Brain PET research at critical ‘crossroads,' must move toward collaboration to advance
Positron emission tomography brain imaging is at a crucial junction, and the field must move toward collaboration and embrace image and data sharing if researchers want to move forward.
That was the argument from a group of nuclear imaging experts put forth in a letter to the editor published in February’s European Journal of Nuclear Medicine and Molecular Imaging. The field, they wrote, has already picked much of the “low-hanging fruit” that is radiotracer research. Future breakthroughs will require smaller studies and larger sample sizes only attainable through multi-institutional data sharing.
The PET brain imaging field is “now at a crossroads,” Granville James Matheson, with Karolinska Institutet and Stockholm County in Sweden and colleagues wrote. “If we instead continue to use small sample sizes to search for subtle true effects, we run the risk of fooling ourselves into seeing ‘patterns’ in what is really noise, leading to reporting of spurious effects,” they added.
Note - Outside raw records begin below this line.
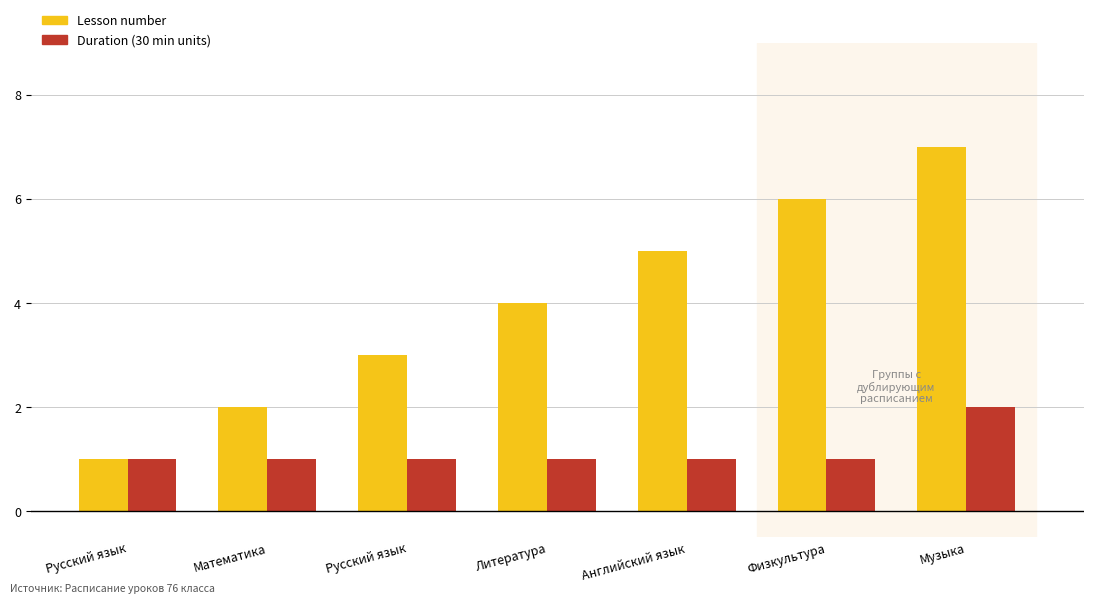

What is the label of the 6th bar from the left?

Физкультура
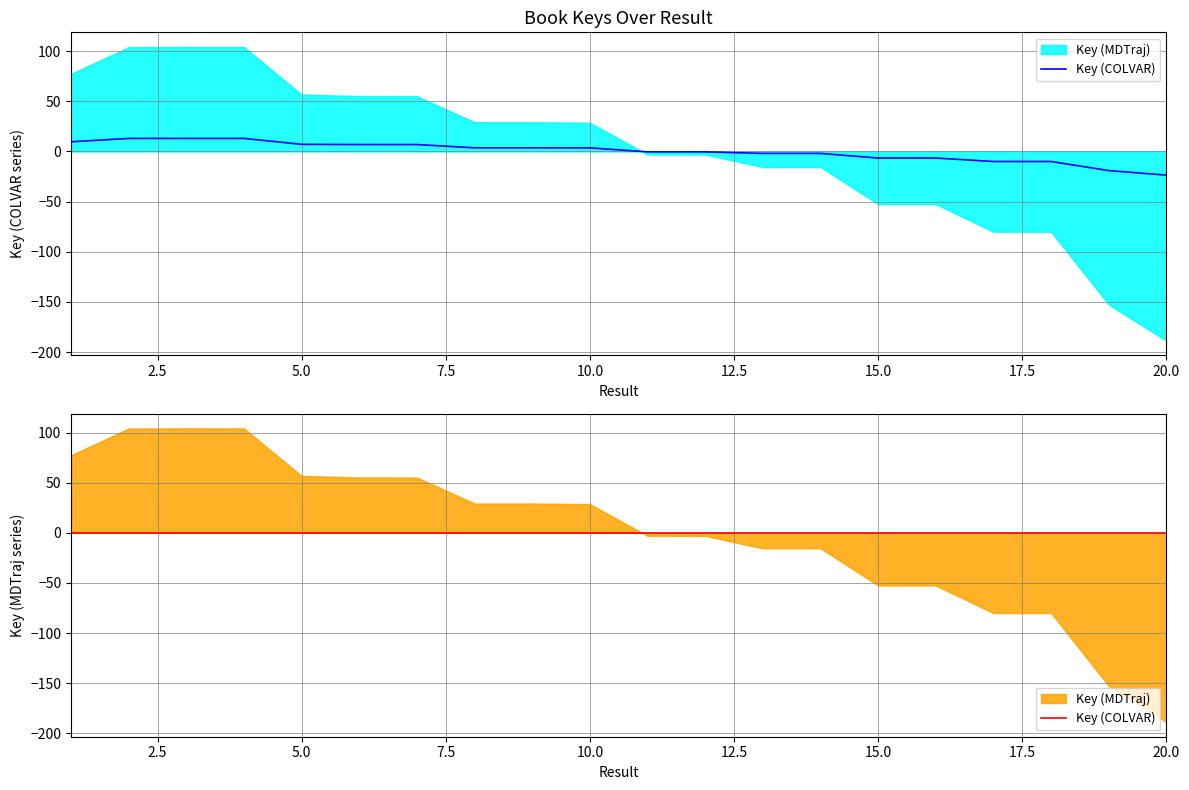

List the labels in order of value, largest first.

3, 4, 2, 1, 5, 6, 7, 9, 8, 10, 11, 12, 13, 14, 15, 16, 18, 17, 19, 20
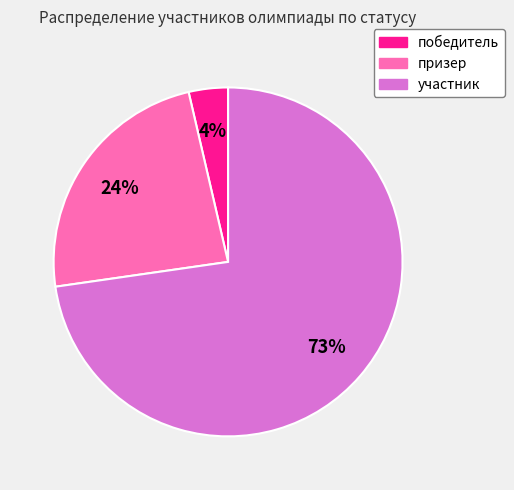

Count the number of slices in the pie.

3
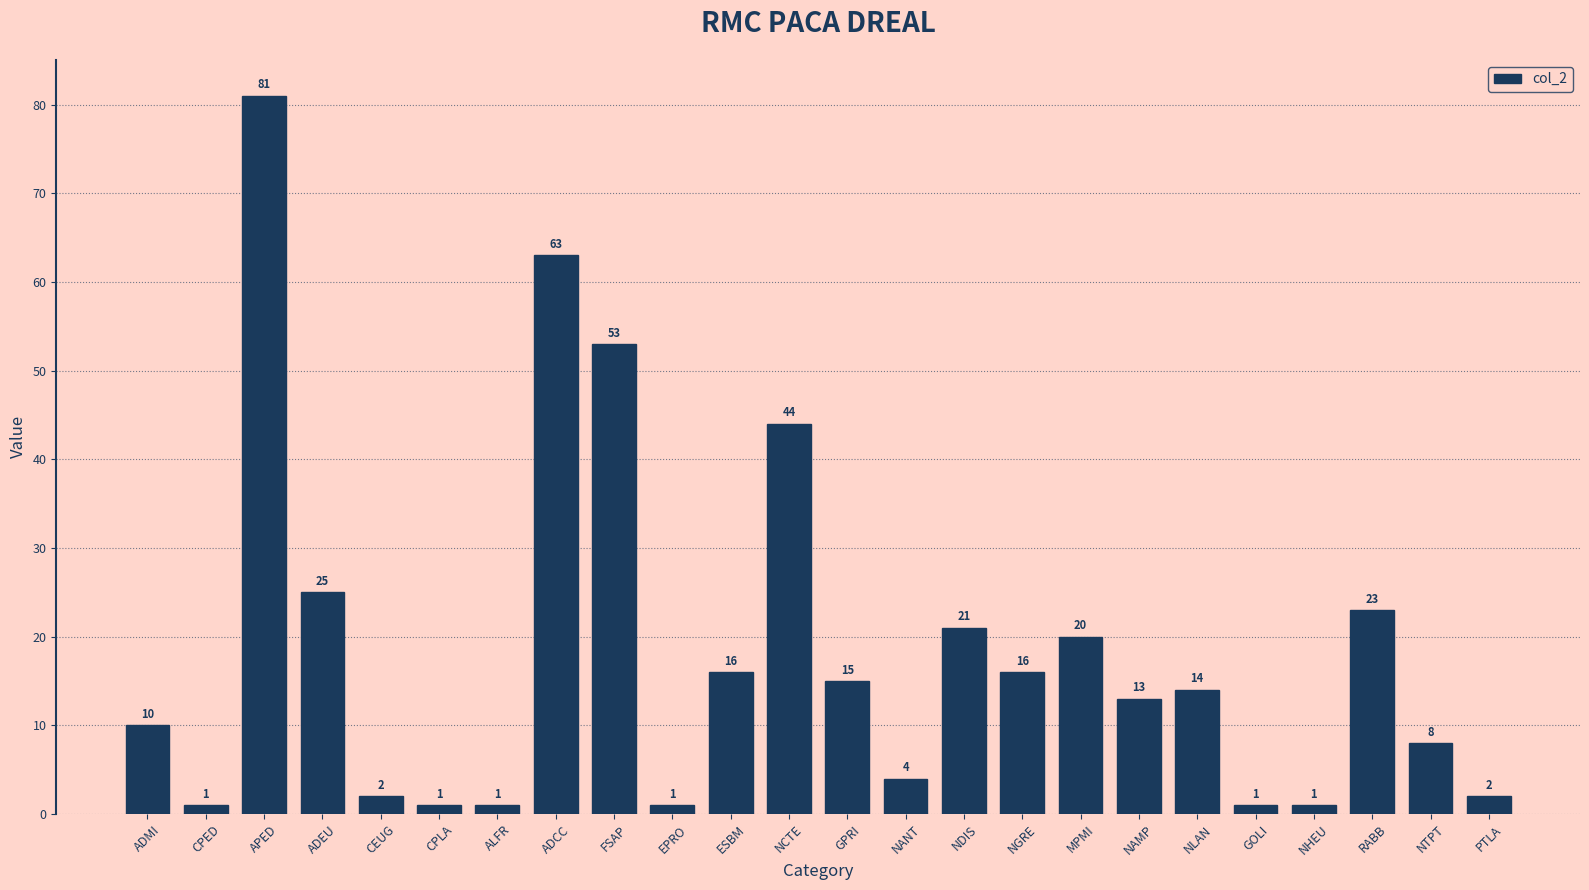

The value at ALFR is 1. True or false?

True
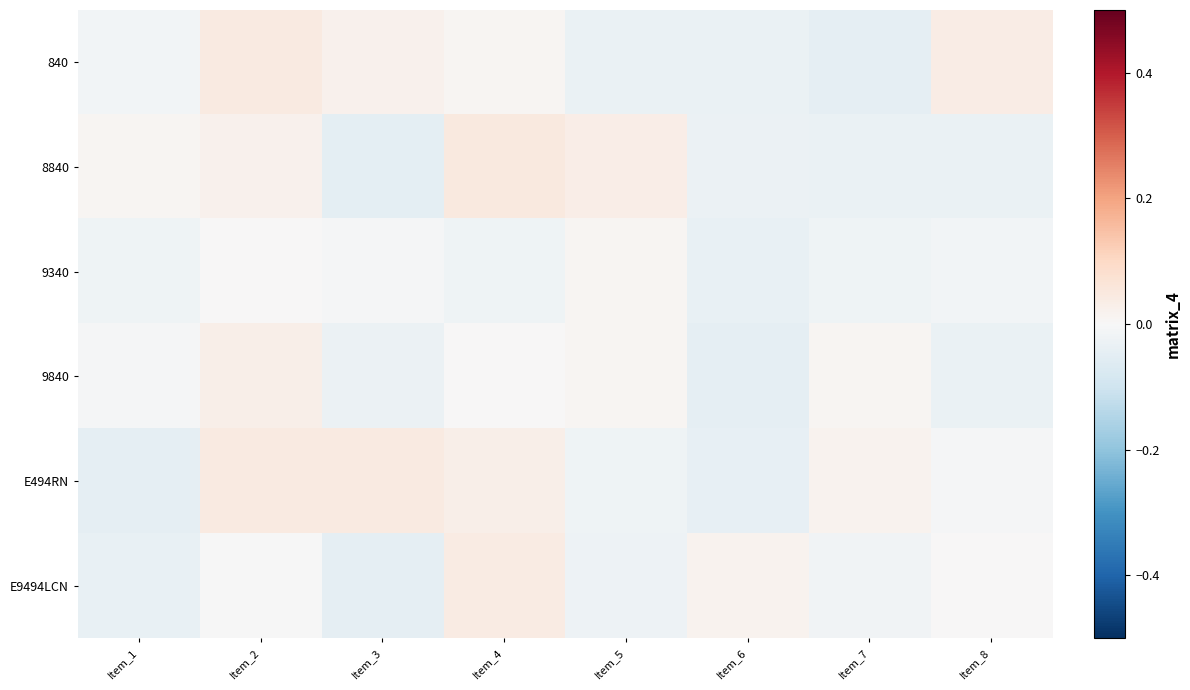

Which has a higher value, Item_7 or Item_2?

Item_2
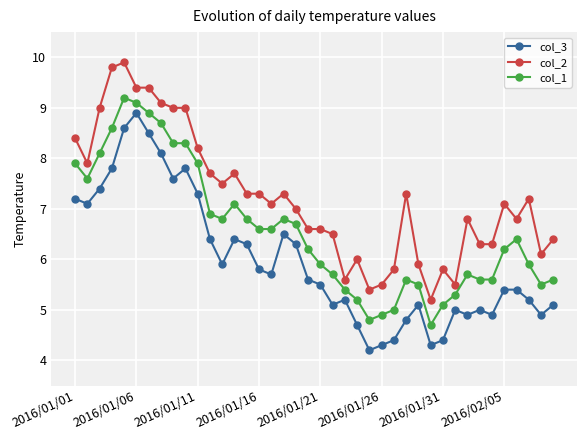

True or false: col_2 has more than 1 points higher than both neighbors.

True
Matheson and his team pointed toward genetic research in the early 2000s as an example of how their own field could progress. After the specialty proved nearly all of its studies—which had sought an individual gene breakthrough—to be incorrect, clinicians responded by banding together and yielding multi-center sample sizes up to tens of thousands. Today, the field is producing “robust” scientific results.
Individual PET research centers have tried to overcome the high costs and technical difficulties associated with obtaining large sample sizes by using meta-analysis. This is typically the go-to when research samples are lacking, but limitations-related bias often plague such endeavors.
Instead, centers should use separate data points collected by single institutions, the team wrote. And using data in its rawest form is even better and can ensure a more “homogenous” analysis. Matheson et al. suggested sharing such information via centralized analysis or using reproducible, open-source tools to script and run identical procedures.
This will come with challenges of course, the group noted. More researchers will likely reveal dissenting opinions. And raw image data sharing will always come face-to-face with regulatory bodies.
But clinical PET has already impacted so many areas of research, the authors wrote, and can answer even more questions regarding Parkinson’s, schizophrenia and other challenges.
“Will we continue to work solely within individual research centers, using small samples to yield incomplete, or even misleading, results from confirmatory studies; or will we make the transition to multi-center collaboration and data sharing as exemplified by the genetics community?” the group asked.
“We hope for the latter, sooner rather than later, in order to ensure the continued success of PET research in driving our understanding of the biochemical basis of brain function and dysfunction,” they concluded.